本記事では、源泉徴収票とはいつどこで発行されるものかを説明してから、記載事項を解説します。

源泉徴収票とは

源泉徴収票とは、会社から支払われた給与などの総支給額や、そこから差し引かれた所得税の金額が記載された書類です。なお、源泉徴収は会社が従業員に支払う給与額から税額分を引き、代わりに納税する仕組みを指します。

源泉徴収票の主な特徴は以下のとおりです。

● 源泉徴収票は勤務先から受け取る
● 一般的に年末調整後に発行される
● 源泉徴収票には種類がある

それぞれ詳しく解説します。

源泉徴収票は勤務先から受け取る

給与所得者である会社員は、勤務先から源泉徴収票を受け取ります。源泉徴収票の発行は、書面以外に、電子メールを利用する方法やインターネット等を利用して従業員が閲覧できる電子交付の場合もあります。

関連して、勤務先のように、給与などを支払う際に従業員の所得税や、復興特別所得税を徴収して代わりに国に納付する義務がある者を源泉徴収義務者と呼びます。

一般的に年末調整後に発行される

所得税法第226条第1項では、給与支払者に対象年の翌年1月31日までに源泉徴収票を交付することを義務付けています。源泉徴収された納税額と、本来納付すべき税額との過不足を精算する手続き(年末調整)を終えた12月から1月にかけてが一般的な発行時期です。

ただし、12月になる前に中途退職した場合は、最後の給与額を算出後に勤めていた会社から源泉徴収票を発行してもらえます。所得税法第226条第1項によると、給与支払者は中途退職者へ退職日から1か月以内に源泉徴収票を交付しなければなりません。

源泉徴収票には種類がある

源泉徴収票には、給与所得を受け取った際の源泉徴収票と退職所得を受け取った際の源泉徴収票が存在します。支給者は、いずれの源泉徴収票もすべての受給者に対して交付しなければなりません。

給与所得は勤務先から受ける給与・賃金・賞与などのことで、退職所得は退職手当や退職により一時的に受け取る給与のことです。
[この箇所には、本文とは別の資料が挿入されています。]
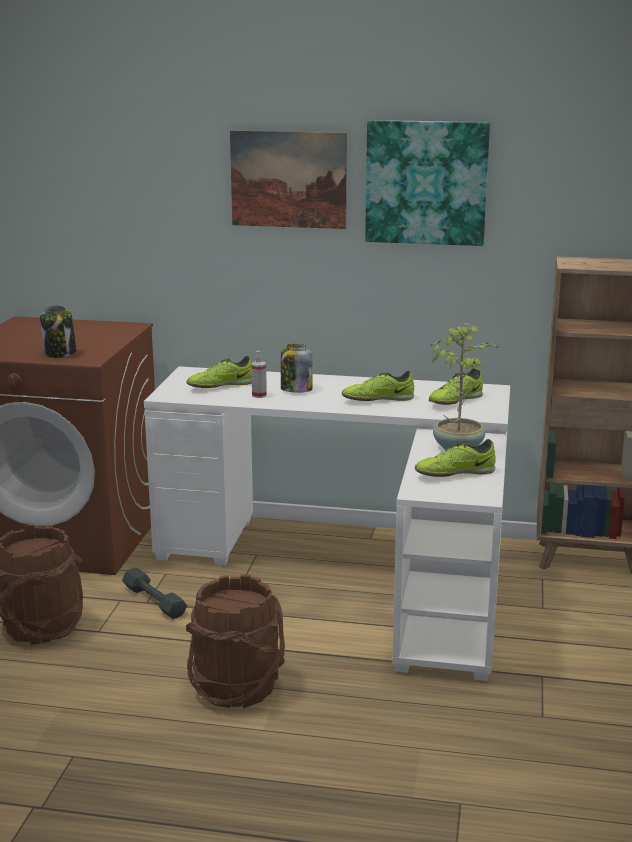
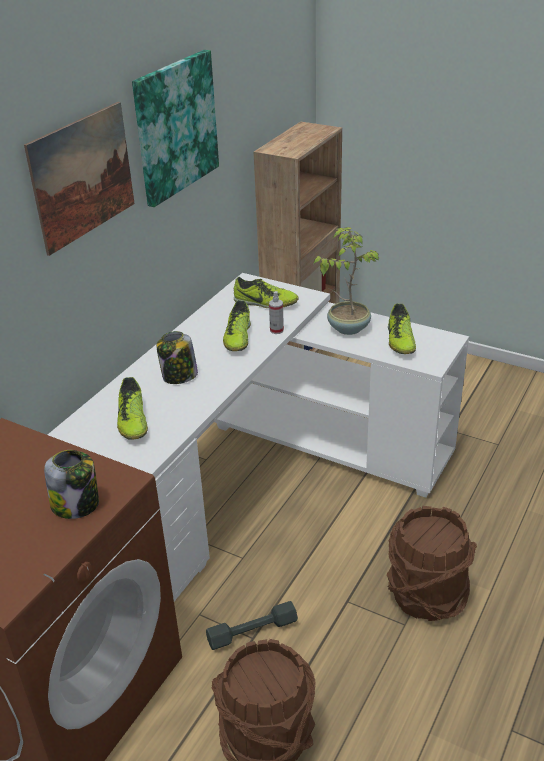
camera: 70 degrees left, 15 degrees up
spray bottle [251,351,267,398] -> spray bottle moved to [269,291,284,334]
shoe [429,368,483,405] -> shoe turned 45 degrees counterclockwise [234,277,298,308]

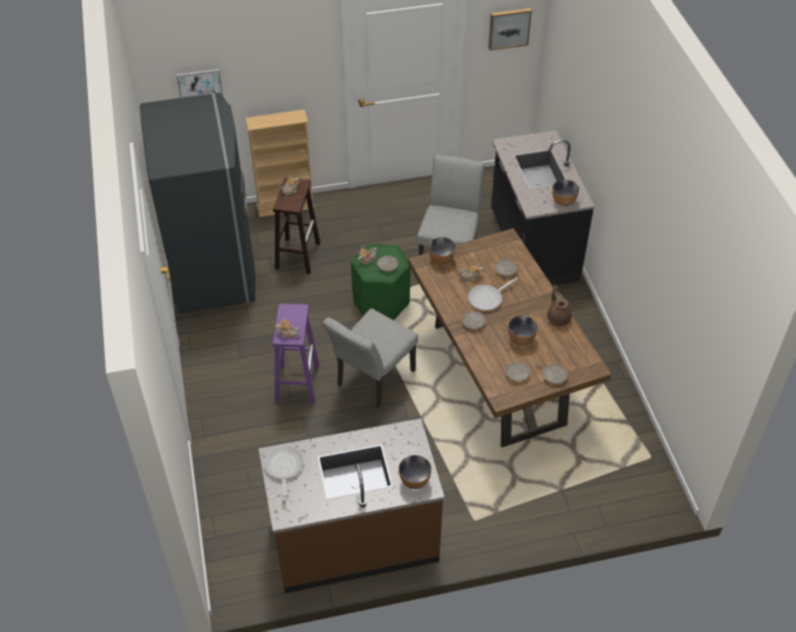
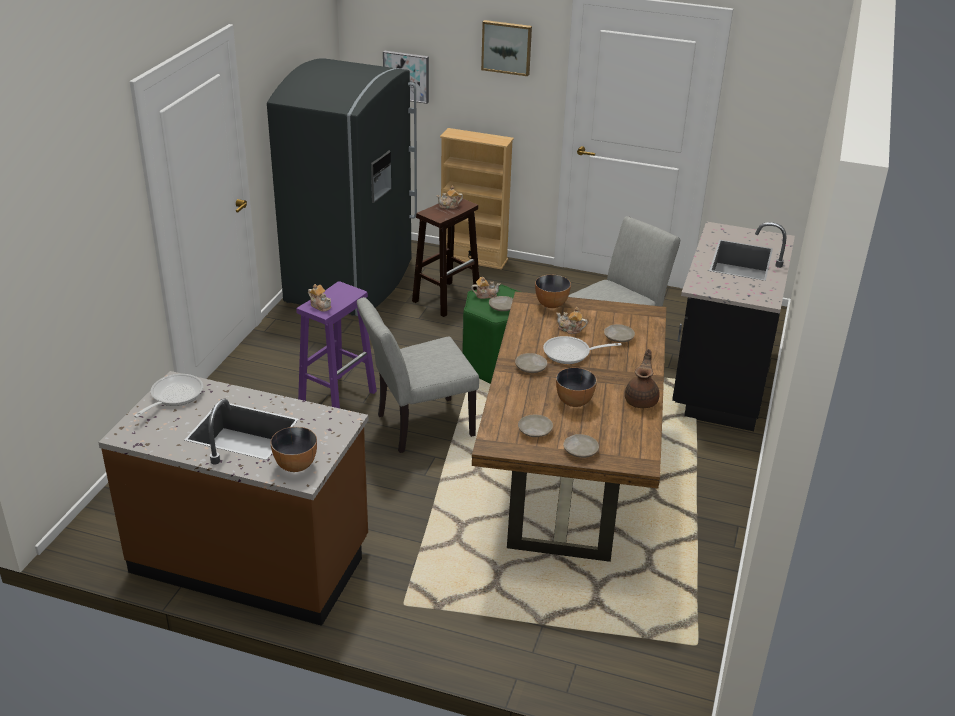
camera: 30 degrees right, 15 degrees down
picture [488,8,532,51] -> picture moved to [481,20,532,76]
bowl [552,179,579,206] -> none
本記事では、給与所得の源泉徴収票を中心に解説していきます。

源泉徴収票の記載事項を確認

源泉徴収票は、見出し「令和〇年分給与所得の源泉徴収票」の下に、支払者や受給者に関する簡単な情報が記載されています。さらに、主に以下の項目が記載されています。

● 支払金額
● 給与所得控除後の金額
● 所得控除の額の合計額
● 源泉徴収税額
● その他所得控除に関する項目等

源泉徴収票を受け取った際、自分で内容を理解できるように、各記載事項の概要を把握しておきましょう。

支払金額

「支払金額」とは、1年間に勤務先から受け取った給与の総支給額です。毎月受け取る基本給だけでなく、賞与や残業代なども含まれます。

ただし、転勤や出張などの旅費のうち通常必要と認められるものや、一定金額以下の通勤手当などは非課税のため、支払金額に含まれません。

会社員の「年収」は、源泉徴収票の「支払金額」部分を指すことが一般的です。

給与所得控除後の金額

「給与所得控除後の金額」とは、「支払金額」から受給者の年収に応じた給与所得控除を差し引いた金額です。具体的な給与所得控除の額は、国税庁のサイトから確認できます。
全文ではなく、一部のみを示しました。